'''

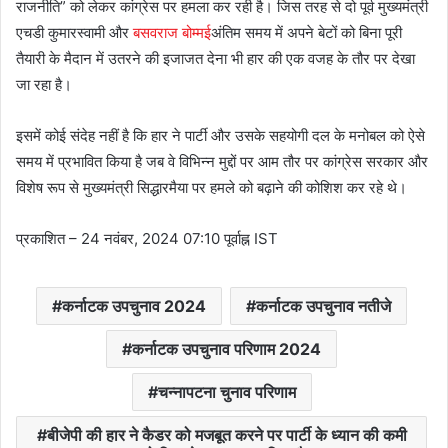
राजनीति” को लेकर कांग्रेस पर हमला कर रही है। जिस तरह से दो पूर्व मुख्यमंत्री
एचडी कुमारस्वामी और
बसवराज बोम्मई
अंतिम समय में अपने बेटों को बिना पूरी
तैयारी के मैदान में उतरने की इजाजत देना भी हार की एक वजह के तौर पर देखा
जा रहा है।
इसमें कोई संदेह नहीं है कि हार ने पार्टी और उसके सहयोगी दल के मनोबल को ऐसे
समय में प्रभावित किया है जब वे विभिन्न मुद्दों पर आम तौर पर कांग्रेस सरकार और
विशेष रूप से मुख्यमंत्री सिद्धारमैया पर हमले को बढ़ाने की कोशिश कर रहे थे।
प्रकाशित
– 24 नवंबर, 2024 07:10 पूर्वाह्न IST
कर्नाटक उपचुनाव 2024
कर्नाटक उपचुनाव नतीजे
कर्नाटक उपचुनाव परिणाम 2024
चन्नापटना चुनाव परिणाम
बीजेपी की हार ने कैडर को मजबूत करने पर पार्टी के ध्यान की कमी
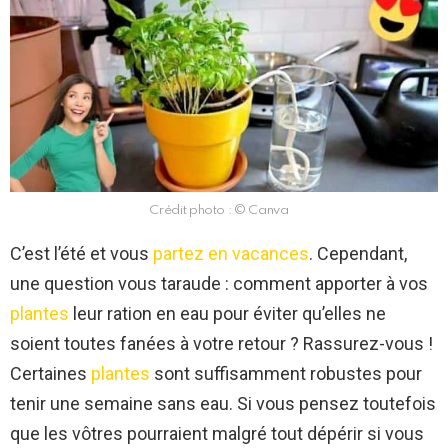
Crédit photo : © Canva
C’est l’été et vous
partez en vacances
. Cependant,
une question vous taraude : comment apporter à vos
plantes
leur ration en eau pour éviter qu’elles ne
soient toutes fanées à votre retour ? Rassurez-vous !
Certaines
plantes
sont suffisamment robustes pour
tenir une semaine sans eau. Si vous pensez toutefois
que les vôtres pourraient malgré tout dépérir si vous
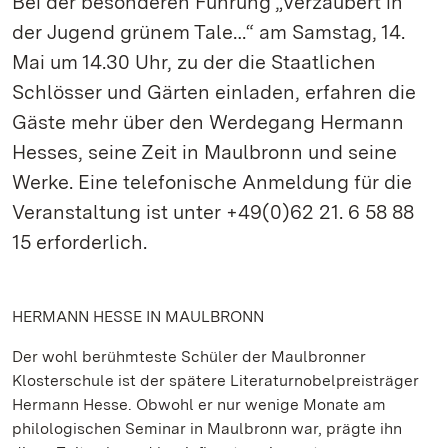
Bei der besonderen Führung „Verzaubert in
der Jugend grünem Tale…“ am Samstag, 14.
Mai um 14.30 Uhr, zu der die Staatlichen
Schlösser und Gärten einladen, erfahren die
Gäste mehr über den Werdegang Hermann
Hesses, seine Zeit in Maulbronn und seine
Werke. Eine telefonische Anmeldung für die
Veranstaltung ist unter +49(0)62 21. 6 58 88
15 erforderlich.
HERMANN HESSE IN MAULBRONN
Der wohl berühmteste Schüler der Maulbronner
Klosterschule ist der spätere Literaturnobelpreisträger
Hermann Hesse. Obwohl er nur wenige Monate am
philologischen Seminar in Maulbronn war, prägte ihn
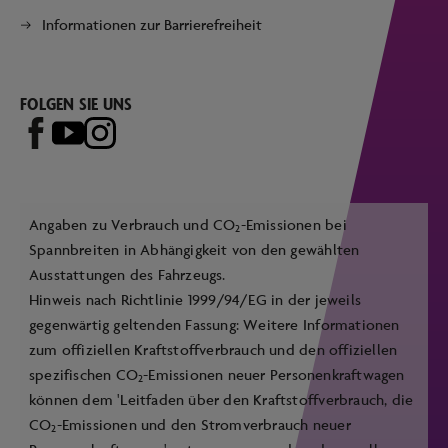
Informationen zur Barrierefreiheit
FOLGEN SIE UNS
Angaben zu Verbrauch und CO
-Emissionen bei
2
Spannbreiten in Abhängigkeit von den gewählten
Ausstattungen des Fahrzeugs.
Hinweis nach Richtlinie 1999/94/EG in der jeweils
gegenwärtig geltenden Fassung: Weitere Informationen
zum offiziellen Kraftstoffverbrauch und den offiziellen
spezifischen CO
-Emissionen neuer Personenkraftwagen
2
können dem 'Leitfaden über den Kraftstoffverbrauch, die
CO
-Emissionen und den Stromverbrauch neuer
2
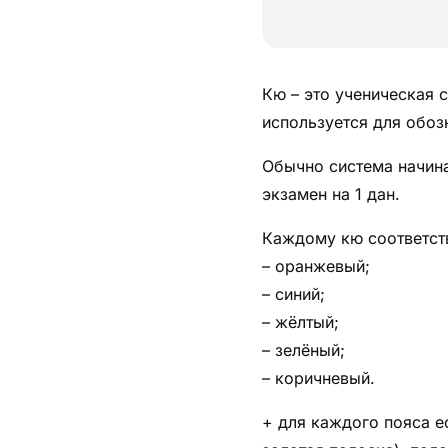
Кю – это ученическая 
используется для обоз
Обычно система начина
экзамен на 1 дан.
Каждому кю соответств
– оранжевый;
– синий;
– жёлтый;
– зелёный;
– коричневый.
+ для каждого пояса е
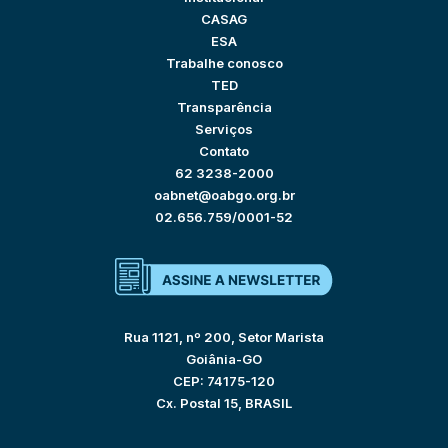
CASAG
ESA
Trabalhe conosco
TED
Transparência
Serviços
Contato
62 3238-2000
oabnet@oabgo.org.br
02.656.759/0001-52
Rua 1121, nº 200, Setor Marista
Goiânia-GO
CEP: 74175-120
Cx. Postal 15, BRASIL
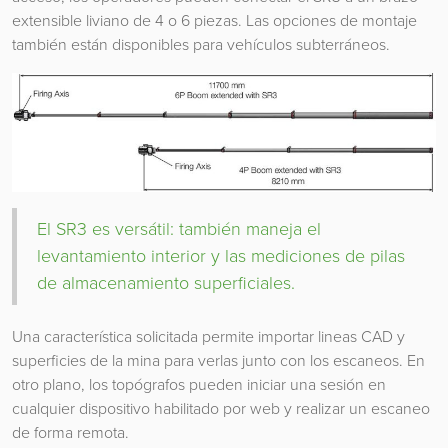
extensible liviano de 4 o 6 piezas. Las opciones de montaje
también están disponibles para vehículos subterráneos.
El SR3 es versátil: también maneja el
levantamiento interior y las mediciones de pilas
de almacenamiento superficiales.
Una característica solicitada permite importar lineas CAD y
superficies de la mina para verlas junto con los escaneos. En
otro plano, los topógrafos pueden iniciar una sesión en
cualquier dispositivo habilitado por web y realizar un escaneo
de forma remota.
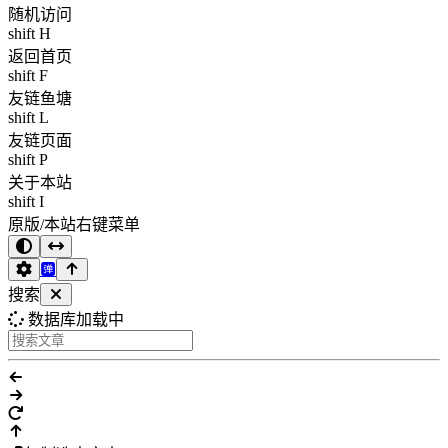
随机访问
shift H
返回首页
shift F
友链鱼塘
shift L
友链页面
shift P
关于本站
shift I
原版/本站右键菜单
搜索
数据库加载中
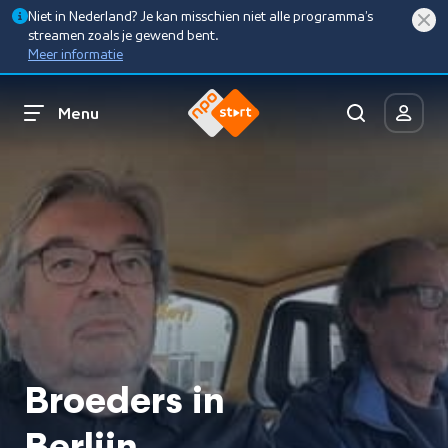
Niet in Nederland? Je kan misschien niet alle programma’s
streamen zoals je gewend bent.
Meer informatie
Menu
Broeders in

'''

> [PROBLEM TO SOLVE]:
The copy should hold only the lines from the one with "कर्नाटक उपचुनाव 2024" through the one with "Bei der besonderen Führung „Verzaubert in", exactly as they stand above. Leave out the pictures.

> [THE COMPLETED TASK]:
कर्नाटक उपचुनाव 2024
कर्नाटक उपचुनाव नतीजे
कर्नाटक उपचुनाव परिणाम 2024
चन्नापटना चुनाव परिणाम
बीजेपी की हार ने कैडर को मजबूत करने पर पार्टी के ध्यान की कमी
Crédit photo : © Canva
C’est l’été et vous
partez en vacances
. Cependant,
une question vous taraude : comment apporter à vos
plantes
leur ration en eau pour éviter qu’elles ne
soient toutes fanées à votre retour ? Rassurez-vous !
Certaines
plantes
sont suffisamment robustes pour
tenir une semaine sans eau. Si vous pensez toutefois
que les vôtres pourraient malgré tout dépérir si vous
Bei der besonderen Führung „Verzaubert in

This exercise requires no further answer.